Saved entries:
-- Start --

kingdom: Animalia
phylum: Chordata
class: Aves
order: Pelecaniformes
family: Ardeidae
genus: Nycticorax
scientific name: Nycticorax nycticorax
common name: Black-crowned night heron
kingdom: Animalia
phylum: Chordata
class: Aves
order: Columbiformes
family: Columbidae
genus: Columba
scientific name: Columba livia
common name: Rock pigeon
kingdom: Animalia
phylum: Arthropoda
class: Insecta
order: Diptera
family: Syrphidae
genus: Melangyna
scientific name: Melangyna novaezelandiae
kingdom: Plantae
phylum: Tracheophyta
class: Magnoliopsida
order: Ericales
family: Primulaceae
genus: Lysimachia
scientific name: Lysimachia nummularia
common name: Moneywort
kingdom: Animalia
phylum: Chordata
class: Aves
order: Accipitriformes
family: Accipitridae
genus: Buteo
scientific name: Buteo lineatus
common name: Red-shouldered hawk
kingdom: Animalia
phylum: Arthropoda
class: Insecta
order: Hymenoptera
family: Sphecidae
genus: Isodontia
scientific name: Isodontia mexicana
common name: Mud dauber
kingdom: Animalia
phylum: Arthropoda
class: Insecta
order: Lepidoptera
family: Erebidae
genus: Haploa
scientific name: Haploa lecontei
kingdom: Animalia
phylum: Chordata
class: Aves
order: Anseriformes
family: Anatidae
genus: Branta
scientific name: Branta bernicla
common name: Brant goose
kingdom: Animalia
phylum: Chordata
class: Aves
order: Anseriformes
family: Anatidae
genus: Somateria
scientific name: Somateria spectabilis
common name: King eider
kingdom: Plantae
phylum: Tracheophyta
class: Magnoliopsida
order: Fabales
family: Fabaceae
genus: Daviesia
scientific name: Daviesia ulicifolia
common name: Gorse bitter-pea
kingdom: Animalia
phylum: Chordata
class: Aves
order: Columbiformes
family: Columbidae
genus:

-- End --

Requirement:
Reproduce word for word every line of the listing from the one holding "scientific name: Columba livia" through the final line, both included.

Result for this exercise:
scientific name: Columba livia
common name: Rock pigeon
kingdom: Animalia
phylum: Arthropoda
class: Insecta
order: Diptera
family: Syrphidae
genus: Melangyna
scientific name: Melangyna novaezelandiae
kingdom: Plantae
phylum: Tracheophyta
class: Magnoliopsida
order: Ericales
family: Primulaceae
genus: Lysimachia
scientific name: Lysimachia nummularia
common name: Moneywort
kingdom: Animalia
phylum: Chordata
class: Aves
order: Accipitriformes
family: Accipitridae
genus: Buteo
scientific name: Buteo lineatus
common name: Red-shouldered hawk
kingdom: Animalia
phylum: Arthropoda
class: Insecta
order: Hymenoptera
family: Sphecidae
genus: Isodontia
scientific name: Isodontia mexicana
common name: Mud dauber
kingdom: Animalia
phylum: Arthropoda
class: Insecta
order: Lepidoptera
family: Erebidae
genus: Haploa
scientific name: Haploa lecontei
kingdom: Animalia
phylum: Chordata
class: Aves
order: Anseriformes
family: Anatidae
genus: Branta
scientific name: Branta bernicla
common name: Brant goose
kingdom: Animalia
phylum: Chordata
class: Aves
order: Anseriformes
family: Anatidae
genus: Somateria
scientific name: Somateria spectabilis
common name: King eider
kingdom: Plantae
phylum: Tracheophyta
class: Magnoliopsida
order: Fabales
family: Fabaceae
genus: Daviesia
scientific name: Daviesia ulicifolia
common name: Gorse bitter-pea
kingdom: Animalia
phylum: Chordata
class: Aves
order: Columbiformes
family: Columbidae
genus:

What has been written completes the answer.